--- Transcribed page contents ---

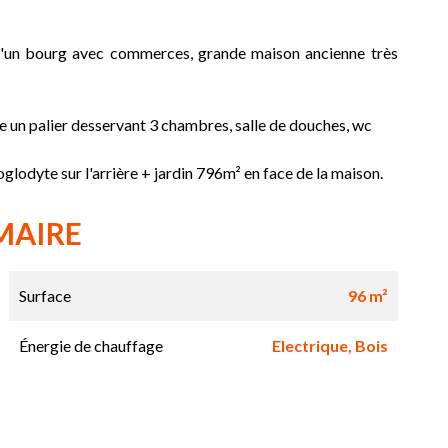
n bourg avec commerces, grande maison ancienne très
ge un palier desservant 3 chambres, salle de douches, wc
glodyte sur l'arrière + jardin 796m² en face de la maison.
MAIRE
Surface
96 m²
Énergie de chauffage
Electrique, Bois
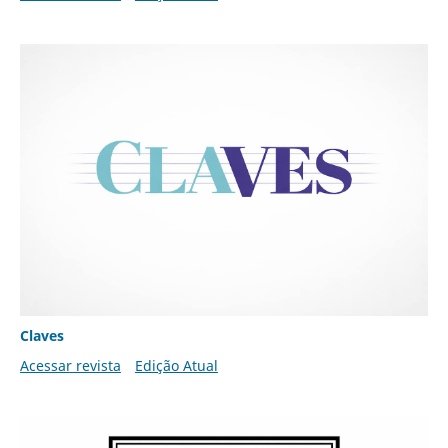
Claves
Acessar revista
Edição Atual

--- Description of the task ---
In the items above, how many lines contain the word "maison"? Case matters, so match capital and lowercase letters exactly, and reply with the number alone.

--- The answer ---
2